Recession finally hits bottled water

Updated

Brandweek is reporting that bottled water sales grew by less than 1% in the first six months of 2008. That's quite a comedown for the industry that was growing in double digits in the early years of the decade. Just last year the Beverage Marketing Corporation was predicting the U.S. bottled water market would grow 7.4% this year.

There are lots of reasons for the decline. Magazine articles and books critiqued the colossal waste of the $16 billion American water industry. The National Resource Defense Council issued a lengthy report on mislabeling and impurities in bottled water.

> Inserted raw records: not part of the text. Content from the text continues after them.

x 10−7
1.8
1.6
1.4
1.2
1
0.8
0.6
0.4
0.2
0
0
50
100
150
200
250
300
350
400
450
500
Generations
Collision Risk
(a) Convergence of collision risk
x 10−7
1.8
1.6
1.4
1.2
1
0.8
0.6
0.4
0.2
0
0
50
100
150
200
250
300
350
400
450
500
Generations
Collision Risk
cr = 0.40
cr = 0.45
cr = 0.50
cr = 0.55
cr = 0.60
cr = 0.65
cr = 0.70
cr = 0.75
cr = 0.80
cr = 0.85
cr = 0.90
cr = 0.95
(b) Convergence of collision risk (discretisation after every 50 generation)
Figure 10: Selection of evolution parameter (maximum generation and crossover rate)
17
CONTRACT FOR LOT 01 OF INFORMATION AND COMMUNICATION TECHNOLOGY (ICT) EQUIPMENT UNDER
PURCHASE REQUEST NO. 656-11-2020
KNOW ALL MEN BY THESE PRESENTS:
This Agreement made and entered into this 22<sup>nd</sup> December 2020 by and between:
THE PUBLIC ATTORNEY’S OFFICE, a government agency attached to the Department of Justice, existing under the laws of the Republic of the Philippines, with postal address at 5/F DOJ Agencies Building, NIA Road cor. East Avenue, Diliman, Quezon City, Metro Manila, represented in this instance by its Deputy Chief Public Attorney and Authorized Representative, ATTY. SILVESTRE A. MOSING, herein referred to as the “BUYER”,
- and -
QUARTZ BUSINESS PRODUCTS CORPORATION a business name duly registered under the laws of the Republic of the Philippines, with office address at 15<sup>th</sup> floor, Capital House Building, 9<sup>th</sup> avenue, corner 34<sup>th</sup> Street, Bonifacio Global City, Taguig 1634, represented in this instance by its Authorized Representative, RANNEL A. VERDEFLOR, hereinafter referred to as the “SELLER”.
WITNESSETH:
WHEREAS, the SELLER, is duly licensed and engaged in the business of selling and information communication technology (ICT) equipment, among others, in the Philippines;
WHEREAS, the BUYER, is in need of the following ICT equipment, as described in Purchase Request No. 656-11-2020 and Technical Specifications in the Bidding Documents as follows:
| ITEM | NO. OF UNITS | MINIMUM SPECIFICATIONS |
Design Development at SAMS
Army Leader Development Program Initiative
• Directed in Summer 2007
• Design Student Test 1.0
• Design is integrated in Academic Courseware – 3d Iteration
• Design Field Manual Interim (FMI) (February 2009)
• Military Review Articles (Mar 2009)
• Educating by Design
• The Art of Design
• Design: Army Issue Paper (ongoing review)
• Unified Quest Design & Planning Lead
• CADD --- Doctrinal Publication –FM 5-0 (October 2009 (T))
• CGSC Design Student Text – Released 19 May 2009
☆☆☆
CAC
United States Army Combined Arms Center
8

Then there were worries about the bottles themselves. CNN noted that less a quarter of all those plastic bottles gets recycled. We've worried about the 1.5 million barrels of oil that the National Conference of Mayors says is used to make all the plastic bottles for our bottled water. For a while some were worried about drinking from bottles with PET (polyethylene terephthalate). But now we've switched to worrying about bottles with BPA (bisphenol-a). Two U.S. agencies issued reports, one saying BPA is fine, one saying it alters hormones.

But for all that my favorite reason for people buying less bottled water (and per person it would be less just because of population growth) is that people are wising up. The recession is making people pay attention to how much money they've been blowing on bottled water all these years.